People photos with keypoints
++++
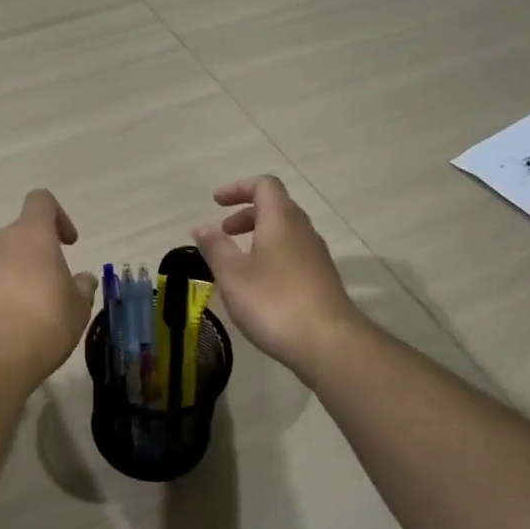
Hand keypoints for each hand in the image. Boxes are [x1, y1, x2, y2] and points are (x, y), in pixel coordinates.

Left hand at [0, 190, 98, 388]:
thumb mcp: (78, 307)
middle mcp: (0, 240)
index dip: (59, 216)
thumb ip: (82, 287)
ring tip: (36, 306)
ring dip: (20, 271)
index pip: (41, 200)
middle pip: (22, 232)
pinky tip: (16, 320)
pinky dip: (3, 290)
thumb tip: (83, 279)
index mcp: (31, 234)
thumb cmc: (45, 321)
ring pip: (4, 257)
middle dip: (39, 251)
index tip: (69, 244)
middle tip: (56, 283)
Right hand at [192, 176, 361, 376]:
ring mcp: (317, 256)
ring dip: (259, 236)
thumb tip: (201, 226)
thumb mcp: (233, 274)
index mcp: (281, 220)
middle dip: (246, 214)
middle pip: (276, 207)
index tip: (216, 202)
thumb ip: (215, 247)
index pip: (264, 185)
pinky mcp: (322, 280)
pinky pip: (293, 254)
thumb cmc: (274, 302)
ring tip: (236, 261)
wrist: (328, 343)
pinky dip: (271, 256)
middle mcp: (303, 230)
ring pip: (286, 232)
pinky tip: (258, 285)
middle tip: (223, 232)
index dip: (238, 188)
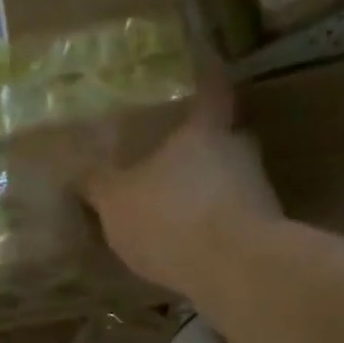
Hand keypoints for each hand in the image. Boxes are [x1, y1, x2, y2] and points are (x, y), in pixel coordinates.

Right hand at [81, 83, 281, 300]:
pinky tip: (191, 244)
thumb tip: (78, 172)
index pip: (211, 89)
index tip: (200, 71)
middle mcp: (238, 150)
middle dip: (200, 146)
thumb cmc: (171, 219)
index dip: (205, 79)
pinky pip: (233, 216)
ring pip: (228, 179)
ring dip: (206, 190)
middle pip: (222, 137)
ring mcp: (258, 191)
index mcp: (203, 129)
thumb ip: (97, 185)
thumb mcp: (115, 203)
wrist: (237, 271)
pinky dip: (214, 224)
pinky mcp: (265, 230)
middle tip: (173, 155)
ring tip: (177, 208)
++++
* Work instructions
Only the number is wanted: how many lines of the data contain the word "thumb"?

* Finished exercise
12